Coughing? When you might want to skip over-the-counter medicine, experts say

(NEXSTAR) With so many viruses and even bacteria coming this time of year, there’s a good chance you or someone in your household has fallen victim to an illness recently. You may even be among the unlucky ones who experience a chronic cough.

Before you take a cough drop or a dose of cough medicine, you may want to consider all of your options.

Even if a cough is annoying or even painful, sometimes it has a purpose. A cough is your body’s reaction to something that irritates your throat or airways, the Mayo Clinic explains.

The main viruses that are currently spreading are COVID, flu, and RSV that can cause you to cough. Other infections, such as pneumonia or bronchitis, can cause a chronic cough, as can other diseases and conditions. There are several different types of cough, the Cleveland Clinic explains: chronic cough, which can start suddenly and last for weeks; subacute cough that lasts anywhere from a few weeks to a few months after infection; chronic cough, which lasts more than two months; and persistent cough, or chronic cough that does not respond to treatment.

The type of cough you experience will influence the right treatment for you. For example, if your cough is caused by an infection, your doctor may prescribe antibiotics.

But, according to health experts, an over-the-counter drug may not always be worth it.

According to the Cleveland Clinic, a spoonful of honey can work just like cough syrups or medicines. Doctors also warn that over-the-counter products often don’t contain enough of the necessary drugs to be effective.

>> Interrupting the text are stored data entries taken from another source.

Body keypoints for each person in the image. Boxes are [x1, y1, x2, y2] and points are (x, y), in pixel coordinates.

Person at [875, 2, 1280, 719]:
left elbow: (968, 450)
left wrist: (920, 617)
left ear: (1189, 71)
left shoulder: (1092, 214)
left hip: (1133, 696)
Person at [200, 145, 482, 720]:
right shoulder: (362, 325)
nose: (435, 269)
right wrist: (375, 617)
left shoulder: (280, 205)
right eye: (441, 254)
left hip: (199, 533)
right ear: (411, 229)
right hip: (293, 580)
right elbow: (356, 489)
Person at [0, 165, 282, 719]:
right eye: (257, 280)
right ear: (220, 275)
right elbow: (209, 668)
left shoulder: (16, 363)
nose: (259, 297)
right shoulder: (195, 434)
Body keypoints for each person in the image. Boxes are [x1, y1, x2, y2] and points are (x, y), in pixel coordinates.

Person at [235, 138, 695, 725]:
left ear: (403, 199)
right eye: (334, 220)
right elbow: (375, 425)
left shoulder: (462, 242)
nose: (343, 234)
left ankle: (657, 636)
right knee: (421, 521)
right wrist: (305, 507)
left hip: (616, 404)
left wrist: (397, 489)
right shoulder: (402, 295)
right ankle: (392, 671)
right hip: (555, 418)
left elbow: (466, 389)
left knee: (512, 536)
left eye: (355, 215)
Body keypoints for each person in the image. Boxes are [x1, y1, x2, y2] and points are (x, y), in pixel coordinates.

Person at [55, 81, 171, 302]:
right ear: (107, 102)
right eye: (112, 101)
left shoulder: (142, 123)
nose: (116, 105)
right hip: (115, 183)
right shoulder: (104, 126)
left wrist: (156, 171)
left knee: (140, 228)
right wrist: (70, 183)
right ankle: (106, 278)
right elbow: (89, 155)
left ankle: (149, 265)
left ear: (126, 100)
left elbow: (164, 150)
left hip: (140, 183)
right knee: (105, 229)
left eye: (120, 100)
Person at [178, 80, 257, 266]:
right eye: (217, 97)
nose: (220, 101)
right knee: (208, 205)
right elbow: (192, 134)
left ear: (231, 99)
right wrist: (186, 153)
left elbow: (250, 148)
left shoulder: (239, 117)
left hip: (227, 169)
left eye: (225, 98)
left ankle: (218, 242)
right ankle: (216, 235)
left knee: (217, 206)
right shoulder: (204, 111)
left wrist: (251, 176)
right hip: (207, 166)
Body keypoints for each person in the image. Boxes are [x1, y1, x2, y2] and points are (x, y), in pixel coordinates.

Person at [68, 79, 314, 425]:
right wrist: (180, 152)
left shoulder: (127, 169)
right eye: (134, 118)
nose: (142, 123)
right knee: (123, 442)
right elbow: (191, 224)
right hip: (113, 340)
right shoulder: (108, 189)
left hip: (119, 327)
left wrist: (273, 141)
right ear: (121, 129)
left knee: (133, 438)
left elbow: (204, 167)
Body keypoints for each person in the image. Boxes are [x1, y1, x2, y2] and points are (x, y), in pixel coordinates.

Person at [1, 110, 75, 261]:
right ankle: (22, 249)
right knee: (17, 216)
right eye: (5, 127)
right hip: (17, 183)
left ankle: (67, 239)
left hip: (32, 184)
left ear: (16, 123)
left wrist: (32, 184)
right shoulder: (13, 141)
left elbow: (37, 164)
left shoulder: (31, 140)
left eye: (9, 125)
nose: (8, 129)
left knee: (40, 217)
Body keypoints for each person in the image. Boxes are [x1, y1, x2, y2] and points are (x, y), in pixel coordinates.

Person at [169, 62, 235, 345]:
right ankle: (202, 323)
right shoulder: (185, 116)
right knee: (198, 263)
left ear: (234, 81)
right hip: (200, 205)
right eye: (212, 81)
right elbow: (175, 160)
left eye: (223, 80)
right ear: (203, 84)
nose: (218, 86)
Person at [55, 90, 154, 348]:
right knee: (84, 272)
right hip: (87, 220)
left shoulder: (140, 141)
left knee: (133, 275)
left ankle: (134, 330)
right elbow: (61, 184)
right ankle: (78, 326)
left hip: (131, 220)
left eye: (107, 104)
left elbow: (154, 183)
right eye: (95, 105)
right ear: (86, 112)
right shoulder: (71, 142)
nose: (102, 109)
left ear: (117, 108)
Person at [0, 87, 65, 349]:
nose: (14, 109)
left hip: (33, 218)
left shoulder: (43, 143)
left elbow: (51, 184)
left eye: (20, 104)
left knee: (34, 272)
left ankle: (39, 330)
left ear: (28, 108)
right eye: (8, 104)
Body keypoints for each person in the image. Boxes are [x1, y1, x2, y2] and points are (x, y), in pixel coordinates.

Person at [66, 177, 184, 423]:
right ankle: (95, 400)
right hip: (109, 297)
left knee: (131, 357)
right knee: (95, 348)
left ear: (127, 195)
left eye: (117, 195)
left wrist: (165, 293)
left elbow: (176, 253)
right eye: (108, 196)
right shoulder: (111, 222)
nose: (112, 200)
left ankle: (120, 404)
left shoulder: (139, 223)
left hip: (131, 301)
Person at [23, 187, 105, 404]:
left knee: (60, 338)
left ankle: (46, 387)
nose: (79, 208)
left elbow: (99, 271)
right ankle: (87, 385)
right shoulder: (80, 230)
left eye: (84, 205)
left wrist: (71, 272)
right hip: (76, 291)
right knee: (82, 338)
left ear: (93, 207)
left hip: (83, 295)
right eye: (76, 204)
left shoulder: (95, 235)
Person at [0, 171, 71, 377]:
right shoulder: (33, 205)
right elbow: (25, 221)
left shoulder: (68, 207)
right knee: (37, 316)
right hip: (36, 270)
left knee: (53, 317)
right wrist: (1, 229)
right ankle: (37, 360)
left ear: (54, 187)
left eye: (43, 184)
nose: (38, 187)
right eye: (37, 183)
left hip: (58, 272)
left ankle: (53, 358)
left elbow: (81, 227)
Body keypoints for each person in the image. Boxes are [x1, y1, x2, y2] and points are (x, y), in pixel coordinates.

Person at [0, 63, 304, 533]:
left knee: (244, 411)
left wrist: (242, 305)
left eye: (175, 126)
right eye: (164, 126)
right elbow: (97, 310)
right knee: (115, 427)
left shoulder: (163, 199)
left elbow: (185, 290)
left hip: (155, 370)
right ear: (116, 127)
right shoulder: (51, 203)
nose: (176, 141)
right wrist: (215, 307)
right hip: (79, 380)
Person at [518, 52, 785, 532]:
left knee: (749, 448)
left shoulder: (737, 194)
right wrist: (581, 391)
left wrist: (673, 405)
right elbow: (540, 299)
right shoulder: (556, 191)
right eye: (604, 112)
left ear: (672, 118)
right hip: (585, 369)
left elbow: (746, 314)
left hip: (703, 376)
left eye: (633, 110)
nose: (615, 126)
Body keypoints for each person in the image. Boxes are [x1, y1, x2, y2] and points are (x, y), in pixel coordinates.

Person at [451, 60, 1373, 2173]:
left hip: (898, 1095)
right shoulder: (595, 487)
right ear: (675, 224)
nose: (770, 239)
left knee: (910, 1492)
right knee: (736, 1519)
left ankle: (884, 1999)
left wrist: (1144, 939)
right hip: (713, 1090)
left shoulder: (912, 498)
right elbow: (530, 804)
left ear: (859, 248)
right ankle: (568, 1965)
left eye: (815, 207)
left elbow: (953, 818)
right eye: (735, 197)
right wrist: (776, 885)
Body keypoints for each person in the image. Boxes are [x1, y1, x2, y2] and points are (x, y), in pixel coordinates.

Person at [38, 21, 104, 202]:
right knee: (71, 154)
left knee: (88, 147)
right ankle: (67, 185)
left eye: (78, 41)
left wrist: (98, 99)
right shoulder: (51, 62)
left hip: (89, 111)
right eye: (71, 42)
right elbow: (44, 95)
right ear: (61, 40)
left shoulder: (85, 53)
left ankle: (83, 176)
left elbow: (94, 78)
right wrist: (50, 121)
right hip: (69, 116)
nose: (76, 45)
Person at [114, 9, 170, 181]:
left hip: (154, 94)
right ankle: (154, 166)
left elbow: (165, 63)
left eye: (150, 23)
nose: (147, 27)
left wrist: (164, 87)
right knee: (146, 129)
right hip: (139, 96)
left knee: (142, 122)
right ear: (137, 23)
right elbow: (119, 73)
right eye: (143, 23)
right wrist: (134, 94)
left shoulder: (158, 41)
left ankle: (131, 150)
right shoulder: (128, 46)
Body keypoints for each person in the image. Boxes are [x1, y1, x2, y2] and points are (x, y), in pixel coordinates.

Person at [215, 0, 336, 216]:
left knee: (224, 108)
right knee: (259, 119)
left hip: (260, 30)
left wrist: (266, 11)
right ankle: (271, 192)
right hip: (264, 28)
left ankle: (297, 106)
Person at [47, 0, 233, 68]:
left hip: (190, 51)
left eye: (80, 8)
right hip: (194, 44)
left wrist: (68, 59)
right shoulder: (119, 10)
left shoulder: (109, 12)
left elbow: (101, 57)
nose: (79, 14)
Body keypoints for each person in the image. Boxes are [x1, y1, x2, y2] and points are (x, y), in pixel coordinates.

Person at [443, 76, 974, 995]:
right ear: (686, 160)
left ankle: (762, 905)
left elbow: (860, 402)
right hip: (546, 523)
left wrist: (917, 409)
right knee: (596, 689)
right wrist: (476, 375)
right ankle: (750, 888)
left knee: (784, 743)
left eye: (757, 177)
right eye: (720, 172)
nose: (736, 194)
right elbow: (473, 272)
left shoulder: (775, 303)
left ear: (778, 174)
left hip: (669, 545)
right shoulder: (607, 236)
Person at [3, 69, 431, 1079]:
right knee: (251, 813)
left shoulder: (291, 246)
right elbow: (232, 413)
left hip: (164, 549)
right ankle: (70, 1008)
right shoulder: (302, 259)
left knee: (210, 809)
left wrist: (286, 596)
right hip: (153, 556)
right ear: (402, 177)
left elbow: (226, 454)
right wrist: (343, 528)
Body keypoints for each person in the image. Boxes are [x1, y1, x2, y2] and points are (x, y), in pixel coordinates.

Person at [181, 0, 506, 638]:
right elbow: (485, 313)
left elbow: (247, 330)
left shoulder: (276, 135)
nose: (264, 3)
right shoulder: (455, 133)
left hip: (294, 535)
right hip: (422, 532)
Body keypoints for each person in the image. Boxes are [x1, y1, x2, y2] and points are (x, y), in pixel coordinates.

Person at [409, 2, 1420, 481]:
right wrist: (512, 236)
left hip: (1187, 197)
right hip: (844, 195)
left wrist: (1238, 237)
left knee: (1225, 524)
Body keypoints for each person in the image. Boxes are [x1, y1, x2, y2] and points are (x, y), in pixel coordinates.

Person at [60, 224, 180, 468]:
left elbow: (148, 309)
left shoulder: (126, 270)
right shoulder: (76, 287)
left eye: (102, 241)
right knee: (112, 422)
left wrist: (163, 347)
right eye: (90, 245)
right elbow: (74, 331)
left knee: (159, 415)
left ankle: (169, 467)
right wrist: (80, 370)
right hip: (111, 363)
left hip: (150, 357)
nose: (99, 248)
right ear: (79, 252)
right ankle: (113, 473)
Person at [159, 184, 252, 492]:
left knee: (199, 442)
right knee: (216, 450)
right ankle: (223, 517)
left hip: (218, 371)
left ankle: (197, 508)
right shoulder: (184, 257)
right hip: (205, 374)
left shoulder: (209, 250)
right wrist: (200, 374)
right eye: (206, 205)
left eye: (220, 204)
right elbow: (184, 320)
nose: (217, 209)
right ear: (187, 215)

It may also be good to let the cough run its course. Kaiser Permanente says you shouldn’t stop a productive cough, which produces mucus or phlegm, because these are often beneficial. Suppressing coughing can lead to pneumonia and lung damage in some cases, explains Dr. Harold Farber, a pediatric pulmonologist at Texas Childrens Hospital.

This may be true of children as well. The American Academy of Pediatrics does not recommend giving children under 4 over-the-counter cold or cough medicines. The Pediatrician explained that Dr. Pamela Phillips in a Cedars Sinai blog post that these drugs can cause sedation, irritability, and behavioral changes that likely outweigh any potential benefits.

So what can you do instead?

The Cleveland Clinic, Mayo Clinic, and Harvard Health recommend staying hydrated, especially if you have a productive cough with mucus and phlegm. If you experience a sore throat along with coughing, you can try drinking tea or warm water with honey or lemon juice; gargle with hot salt water; sucking on a cough drop (which won’t affect your cough, Kaiser Permanente warns), or hard candy; spend time in moist air (such as a hot shower); and avoiding smoke or tobacco use. When sleeping, doctors recommend raising your head.

You can also continue to use cough medicine. If you decide to take an over-the-counter product, Kaiser Permanente recommends avoiding those that treat multiple symptoms. Instead, try to treat each symptom separately.

For a productive cough, you can try an expectorant, which works to thin the mucus. If you have a dry cough that keeps you up at night, Kaiser Permanente recommends a suppressant but again cautions against stopping excessive coughing, as coughing clears mucus from the lungs and helps prevent bacterial infections. Some of these products may help you sleep, something you may not be able to get at the expense of your cough.

If you think a product works well, it probably won’t hurt you, although you may be paying for a placebo effect instead of a proven cure, says Harvard Health. Before taking an over-the-counter product, be sure to read the label.

If an over-the-counter product doesn’t help, experts recommend talking to your doctor. You should also seek medical attention if you are breathing; have a fever that lasts more than a day or two, or a fever of more than 101.5 degrees Fahrenheit; trembling; or sputum that is yellow, green, or blood, explains the Cleveland Clinic. If you feel like you’re choking, can’t breathe properly, notice a lot of blood when you cough up, or have severe chest pain, you should seek emergency medical attention.